◆ YOUR INSTRUCTIONS ◆
Lay out the listing, everything from the line containing "common name: Missouri ironweed" down to the line containing "scientific name: Metrosideros waialealae", as a two-column CSV with the headers field and value, one row per line. Put each text in a single quoted field and replace any line breaks with spaces.

Entries from a dataset:

begin

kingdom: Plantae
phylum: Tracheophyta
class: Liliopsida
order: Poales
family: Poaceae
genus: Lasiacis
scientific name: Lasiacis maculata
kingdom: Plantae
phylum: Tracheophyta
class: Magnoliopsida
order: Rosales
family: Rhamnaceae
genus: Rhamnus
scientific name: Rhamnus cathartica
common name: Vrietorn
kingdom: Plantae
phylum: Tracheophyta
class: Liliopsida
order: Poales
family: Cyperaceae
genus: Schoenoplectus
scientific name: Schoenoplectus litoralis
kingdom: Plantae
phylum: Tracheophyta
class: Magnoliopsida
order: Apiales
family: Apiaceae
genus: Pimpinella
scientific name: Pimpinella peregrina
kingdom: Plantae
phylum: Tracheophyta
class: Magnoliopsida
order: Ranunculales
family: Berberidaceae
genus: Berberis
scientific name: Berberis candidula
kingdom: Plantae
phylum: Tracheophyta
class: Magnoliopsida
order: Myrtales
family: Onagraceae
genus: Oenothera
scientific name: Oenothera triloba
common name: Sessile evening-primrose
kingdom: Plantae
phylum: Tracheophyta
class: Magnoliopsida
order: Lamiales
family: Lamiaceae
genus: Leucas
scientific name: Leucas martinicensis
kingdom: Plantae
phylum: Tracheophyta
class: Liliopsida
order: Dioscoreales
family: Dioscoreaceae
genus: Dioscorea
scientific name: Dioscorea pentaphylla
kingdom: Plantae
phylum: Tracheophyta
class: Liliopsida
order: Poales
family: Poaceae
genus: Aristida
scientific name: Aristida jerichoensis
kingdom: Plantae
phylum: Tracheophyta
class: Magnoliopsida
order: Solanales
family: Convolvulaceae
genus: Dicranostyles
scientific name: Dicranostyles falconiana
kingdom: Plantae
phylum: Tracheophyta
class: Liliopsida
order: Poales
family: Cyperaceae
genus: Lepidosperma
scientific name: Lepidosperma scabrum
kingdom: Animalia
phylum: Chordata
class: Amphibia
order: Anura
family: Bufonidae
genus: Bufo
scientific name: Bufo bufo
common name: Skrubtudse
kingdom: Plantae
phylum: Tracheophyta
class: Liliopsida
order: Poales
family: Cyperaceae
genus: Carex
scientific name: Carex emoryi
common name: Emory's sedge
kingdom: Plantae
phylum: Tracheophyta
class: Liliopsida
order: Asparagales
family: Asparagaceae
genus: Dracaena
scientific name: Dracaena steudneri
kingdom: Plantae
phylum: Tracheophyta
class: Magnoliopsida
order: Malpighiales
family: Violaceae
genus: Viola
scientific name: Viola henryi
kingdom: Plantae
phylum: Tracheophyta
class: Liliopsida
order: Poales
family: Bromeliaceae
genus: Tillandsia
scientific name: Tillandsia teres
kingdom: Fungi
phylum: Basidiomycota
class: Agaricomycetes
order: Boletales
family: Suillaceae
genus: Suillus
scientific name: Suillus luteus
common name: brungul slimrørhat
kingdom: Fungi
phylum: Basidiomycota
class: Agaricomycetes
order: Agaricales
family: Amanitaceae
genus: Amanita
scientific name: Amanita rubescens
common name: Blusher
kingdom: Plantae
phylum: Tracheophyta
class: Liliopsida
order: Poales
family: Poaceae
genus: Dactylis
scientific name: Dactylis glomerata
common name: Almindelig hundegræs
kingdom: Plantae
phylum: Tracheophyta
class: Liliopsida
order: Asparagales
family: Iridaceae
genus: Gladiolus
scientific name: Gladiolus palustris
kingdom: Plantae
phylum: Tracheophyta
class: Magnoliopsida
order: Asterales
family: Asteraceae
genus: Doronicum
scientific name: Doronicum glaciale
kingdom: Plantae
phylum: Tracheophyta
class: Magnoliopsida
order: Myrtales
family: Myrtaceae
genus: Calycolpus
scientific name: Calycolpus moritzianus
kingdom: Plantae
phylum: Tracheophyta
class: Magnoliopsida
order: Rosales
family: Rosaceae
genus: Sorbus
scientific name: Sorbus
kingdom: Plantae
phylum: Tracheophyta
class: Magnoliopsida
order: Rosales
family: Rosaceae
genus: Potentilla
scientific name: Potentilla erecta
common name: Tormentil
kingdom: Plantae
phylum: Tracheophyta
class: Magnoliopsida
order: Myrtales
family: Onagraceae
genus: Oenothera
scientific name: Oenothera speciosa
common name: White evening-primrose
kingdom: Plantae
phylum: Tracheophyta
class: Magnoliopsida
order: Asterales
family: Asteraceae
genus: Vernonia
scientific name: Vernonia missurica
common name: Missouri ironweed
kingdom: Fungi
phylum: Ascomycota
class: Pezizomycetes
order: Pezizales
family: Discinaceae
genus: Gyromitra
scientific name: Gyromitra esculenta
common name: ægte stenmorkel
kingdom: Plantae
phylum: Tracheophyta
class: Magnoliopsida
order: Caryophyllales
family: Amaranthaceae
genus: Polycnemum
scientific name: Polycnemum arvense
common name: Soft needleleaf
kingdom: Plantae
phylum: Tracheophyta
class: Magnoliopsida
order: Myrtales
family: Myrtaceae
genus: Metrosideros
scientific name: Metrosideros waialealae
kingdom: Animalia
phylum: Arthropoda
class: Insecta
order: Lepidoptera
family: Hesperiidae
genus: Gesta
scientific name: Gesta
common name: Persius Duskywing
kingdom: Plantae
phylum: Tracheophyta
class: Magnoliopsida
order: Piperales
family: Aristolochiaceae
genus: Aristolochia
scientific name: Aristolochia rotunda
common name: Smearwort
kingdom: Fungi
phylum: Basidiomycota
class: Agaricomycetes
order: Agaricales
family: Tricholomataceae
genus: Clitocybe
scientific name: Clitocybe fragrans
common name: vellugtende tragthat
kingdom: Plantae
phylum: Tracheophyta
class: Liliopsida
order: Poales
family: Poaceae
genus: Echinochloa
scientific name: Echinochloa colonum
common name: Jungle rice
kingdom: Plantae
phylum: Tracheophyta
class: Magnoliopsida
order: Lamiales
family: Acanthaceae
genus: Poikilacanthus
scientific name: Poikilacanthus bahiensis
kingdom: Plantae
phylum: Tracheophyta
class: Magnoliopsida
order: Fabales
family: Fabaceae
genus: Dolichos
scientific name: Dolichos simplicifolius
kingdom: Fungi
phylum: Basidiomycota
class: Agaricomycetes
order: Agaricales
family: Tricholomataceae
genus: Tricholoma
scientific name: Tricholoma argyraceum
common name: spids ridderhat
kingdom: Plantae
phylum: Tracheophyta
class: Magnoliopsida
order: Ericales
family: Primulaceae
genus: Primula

end

◆ WRITTEN REPLY ◆
field,value
"common name:","Missouri ironweed"
"kingdom:","Fungi"
"phylum:","Ascomycota"
"class:","Pezizomycetes"
"order:","Pezizales"
"family:","Discinaceae"
"genus:","Gyromitra"
"scientific name:","Gyromitra esculenta"
"common name:","ægte stenmorkel"
"kingdom:","Plantae"
"phylum:","Tracheophyta"
"class:","Magnoliopsida"
"order:","Caryophyllales"
"family:","Amaranthaceae"
"genus:","Polycnemum"
"scientific name:","Polycnemum arvense"
"common name:","Soft needleleaf"
"kingdom:","Plantae"
"phylum:","Tracheophyta"
"class:","Magnoliopsida"
"order:","Myrtales"
"family:","Myrtaceae"
"genus:","Metrosideros"
"scientific name:","Metrosideros waialealae"